Publié le 10/11/2014

Crédit photo : GARO/PHANIE

C’est une petite phrase au milieu d’un long discours, mais qui pourrait peut-être changer les choses… À l’occasion du début de l’examen du budget de la Sécu pour 2015, Marisol Touraine a évoqué le sujet de l’accessibilité devant les sénateurs. Et, ainsi qu’elle l’avait fait devant les députés le 21 octobre, elle a laissé entrevoir un début de solution pour les cabinets qui ne seraient pas aux normes. La ministre de la Santé a en effet affirmé que Ségolène Neuville, secrétaire d’État chargée des personnes handicapées, et elle « investissons aussi dans la création d’unités de consultation en ville ». Autrement dit, a-t-elle poursuivi, « cela garantit aux personnes handicapées l’accès aux soins courants dans un cadre adapté avec des locaux mis en accessibilité et des professionnels formés ». Cette annonce pourrait donner un peu de souplesse aux praticiens diont les cabinets ne sont pas aux normes. S’il est trop tôt pour juger de sa portée réelle -aucune autre précision n’ayant été faite- elle s’inspire du rapport Jacob. Dans un document remis à Marie-Arlette Carlotti (à l’époque ministre des personnes handicapées ) en juin 2013, son auteur, Pascal Jacob préconisait en effet qu’à défaut d’accessibilité des cabinets, des visites à domicile puissent être proposées ou la création de lieux de soins ad hoc, accessibles, vers lesquels le professionnel accepterait de réaliser des consultations. Une suggestion reprise par la suite par l’UNAPL.

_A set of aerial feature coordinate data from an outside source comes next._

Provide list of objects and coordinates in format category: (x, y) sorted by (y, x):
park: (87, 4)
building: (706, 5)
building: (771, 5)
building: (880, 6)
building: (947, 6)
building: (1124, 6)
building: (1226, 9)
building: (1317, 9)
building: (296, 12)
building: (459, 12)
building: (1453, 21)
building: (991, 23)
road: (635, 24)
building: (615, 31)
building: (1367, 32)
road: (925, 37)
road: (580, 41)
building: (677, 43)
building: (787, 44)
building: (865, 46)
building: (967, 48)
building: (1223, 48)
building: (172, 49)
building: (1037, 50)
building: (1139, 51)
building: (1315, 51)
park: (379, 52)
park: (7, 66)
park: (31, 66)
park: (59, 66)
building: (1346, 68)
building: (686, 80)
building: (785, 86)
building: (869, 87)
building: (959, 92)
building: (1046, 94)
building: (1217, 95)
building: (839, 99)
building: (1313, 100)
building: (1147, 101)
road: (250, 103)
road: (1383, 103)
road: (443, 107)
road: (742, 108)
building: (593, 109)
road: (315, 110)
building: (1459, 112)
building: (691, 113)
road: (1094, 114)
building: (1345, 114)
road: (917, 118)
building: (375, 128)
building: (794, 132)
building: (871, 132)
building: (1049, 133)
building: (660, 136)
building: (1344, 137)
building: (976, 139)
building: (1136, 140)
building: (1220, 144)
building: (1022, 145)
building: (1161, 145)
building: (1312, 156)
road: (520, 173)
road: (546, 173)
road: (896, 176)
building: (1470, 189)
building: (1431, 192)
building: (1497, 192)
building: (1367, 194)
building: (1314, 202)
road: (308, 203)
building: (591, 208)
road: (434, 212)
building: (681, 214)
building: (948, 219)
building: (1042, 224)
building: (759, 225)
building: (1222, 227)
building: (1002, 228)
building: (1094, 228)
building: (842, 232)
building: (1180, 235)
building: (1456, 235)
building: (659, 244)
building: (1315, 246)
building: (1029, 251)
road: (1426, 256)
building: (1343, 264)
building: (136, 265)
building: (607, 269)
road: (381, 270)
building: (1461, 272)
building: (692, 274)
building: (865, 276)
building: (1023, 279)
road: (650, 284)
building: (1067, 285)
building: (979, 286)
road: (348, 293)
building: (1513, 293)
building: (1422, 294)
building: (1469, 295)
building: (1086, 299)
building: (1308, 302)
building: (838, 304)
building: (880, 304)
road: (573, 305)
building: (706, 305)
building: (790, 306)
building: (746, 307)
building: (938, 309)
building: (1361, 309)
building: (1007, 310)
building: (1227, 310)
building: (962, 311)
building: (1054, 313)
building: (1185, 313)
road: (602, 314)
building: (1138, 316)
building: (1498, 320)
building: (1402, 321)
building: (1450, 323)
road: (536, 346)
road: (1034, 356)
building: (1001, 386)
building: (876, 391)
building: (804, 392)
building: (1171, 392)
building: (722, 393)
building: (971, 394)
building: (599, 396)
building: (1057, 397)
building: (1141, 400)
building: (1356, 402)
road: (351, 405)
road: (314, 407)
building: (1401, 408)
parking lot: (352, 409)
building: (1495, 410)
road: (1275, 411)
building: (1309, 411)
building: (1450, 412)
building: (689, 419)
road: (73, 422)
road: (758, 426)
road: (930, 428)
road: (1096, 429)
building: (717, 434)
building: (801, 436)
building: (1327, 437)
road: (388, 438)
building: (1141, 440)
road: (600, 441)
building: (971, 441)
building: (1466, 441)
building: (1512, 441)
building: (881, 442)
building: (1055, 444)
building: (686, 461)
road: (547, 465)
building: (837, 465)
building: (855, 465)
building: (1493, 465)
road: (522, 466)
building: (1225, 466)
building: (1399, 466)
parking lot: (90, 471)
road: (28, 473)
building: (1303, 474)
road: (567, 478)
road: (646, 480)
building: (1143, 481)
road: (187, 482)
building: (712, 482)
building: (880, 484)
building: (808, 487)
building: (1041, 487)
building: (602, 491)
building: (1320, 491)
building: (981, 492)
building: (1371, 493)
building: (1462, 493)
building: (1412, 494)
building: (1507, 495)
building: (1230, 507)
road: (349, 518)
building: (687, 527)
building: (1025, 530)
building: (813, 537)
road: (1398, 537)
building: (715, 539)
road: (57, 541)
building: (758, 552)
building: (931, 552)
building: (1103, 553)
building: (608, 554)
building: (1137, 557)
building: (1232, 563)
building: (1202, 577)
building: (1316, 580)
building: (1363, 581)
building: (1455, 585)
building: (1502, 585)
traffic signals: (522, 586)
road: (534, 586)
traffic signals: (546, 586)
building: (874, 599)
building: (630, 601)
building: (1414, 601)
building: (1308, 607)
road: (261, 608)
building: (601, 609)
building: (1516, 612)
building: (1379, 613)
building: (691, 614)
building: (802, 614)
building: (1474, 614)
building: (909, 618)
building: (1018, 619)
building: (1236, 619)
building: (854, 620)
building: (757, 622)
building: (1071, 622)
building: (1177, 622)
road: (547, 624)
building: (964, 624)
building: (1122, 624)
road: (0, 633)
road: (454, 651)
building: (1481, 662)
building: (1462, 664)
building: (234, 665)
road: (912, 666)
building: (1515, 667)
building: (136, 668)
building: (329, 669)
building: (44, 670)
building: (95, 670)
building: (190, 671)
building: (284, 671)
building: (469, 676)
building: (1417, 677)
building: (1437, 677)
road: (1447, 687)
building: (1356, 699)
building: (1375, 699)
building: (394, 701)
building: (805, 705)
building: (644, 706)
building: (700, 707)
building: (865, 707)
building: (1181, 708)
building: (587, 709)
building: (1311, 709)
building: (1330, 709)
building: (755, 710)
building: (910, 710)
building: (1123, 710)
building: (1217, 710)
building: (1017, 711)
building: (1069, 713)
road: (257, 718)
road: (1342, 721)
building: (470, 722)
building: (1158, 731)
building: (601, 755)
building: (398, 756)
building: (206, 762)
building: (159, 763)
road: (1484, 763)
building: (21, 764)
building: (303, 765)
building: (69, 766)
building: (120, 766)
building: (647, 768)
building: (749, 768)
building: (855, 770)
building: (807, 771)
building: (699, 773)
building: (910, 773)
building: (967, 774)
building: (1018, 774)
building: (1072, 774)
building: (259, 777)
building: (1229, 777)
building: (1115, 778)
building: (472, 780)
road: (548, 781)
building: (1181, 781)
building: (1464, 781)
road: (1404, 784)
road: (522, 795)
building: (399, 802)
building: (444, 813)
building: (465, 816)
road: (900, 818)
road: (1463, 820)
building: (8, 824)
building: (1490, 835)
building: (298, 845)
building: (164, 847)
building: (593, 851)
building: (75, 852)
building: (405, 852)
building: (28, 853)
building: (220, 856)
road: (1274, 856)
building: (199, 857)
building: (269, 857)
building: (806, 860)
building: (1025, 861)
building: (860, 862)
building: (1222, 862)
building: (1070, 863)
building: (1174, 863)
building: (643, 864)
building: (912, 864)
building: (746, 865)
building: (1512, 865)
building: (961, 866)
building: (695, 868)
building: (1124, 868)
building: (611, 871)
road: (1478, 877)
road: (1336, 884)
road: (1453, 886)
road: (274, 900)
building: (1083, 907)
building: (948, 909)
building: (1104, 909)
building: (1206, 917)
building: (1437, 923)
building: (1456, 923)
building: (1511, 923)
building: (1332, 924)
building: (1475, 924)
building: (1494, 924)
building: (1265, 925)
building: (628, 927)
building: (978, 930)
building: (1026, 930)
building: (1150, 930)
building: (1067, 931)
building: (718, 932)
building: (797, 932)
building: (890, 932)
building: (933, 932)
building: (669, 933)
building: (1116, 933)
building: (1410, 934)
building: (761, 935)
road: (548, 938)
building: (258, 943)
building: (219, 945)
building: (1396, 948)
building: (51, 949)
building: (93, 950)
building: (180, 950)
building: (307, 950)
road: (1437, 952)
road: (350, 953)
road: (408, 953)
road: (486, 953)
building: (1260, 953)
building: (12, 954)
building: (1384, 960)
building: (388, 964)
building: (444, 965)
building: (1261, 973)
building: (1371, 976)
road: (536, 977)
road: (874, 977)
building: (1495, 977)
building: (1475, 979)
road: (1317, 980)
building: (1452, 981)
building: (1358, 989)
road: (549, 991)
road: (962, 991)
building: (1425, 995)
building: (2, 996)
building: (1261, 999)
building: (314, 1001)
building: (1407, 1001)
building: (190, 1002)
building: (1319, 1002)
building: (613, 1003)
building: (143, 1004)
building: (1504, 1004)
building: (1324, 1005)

Pour le reste, la présentation du budget de la Sécu a abordé la question des économies dans le domaine de la santé. Un sujet qui oppose la nouvelle majorité du Sénat à Marisol Touraine. Aux sénateurs UMP et centristes appelant le gouvernement à faire un milliard d’économies supplémentaires, la ministre a répondu qu’il s’agissait d’économies de posture. Et regretté qu’ils reculent « au contraire lorsqu’il s’agit de prendre de véritables mesures qui se heurtent à des intérêts particuliers ». Après la suppression du compte pénibilité, il y a une semaine, les sénateurs de l’opposition, majoritaires désormais à la Haute Assemblée, plaident désormais pour sa mise en œuvre avec, en contrepartie, le report à 64 ans de l’âge légal de la retraite. Des suggestions qui font dire à Marisol Touraine que « ce n’est que lorsqu’il s’agit de réduire les droits sociaux que vous êtes prêts à proposer des mesures d’économies ».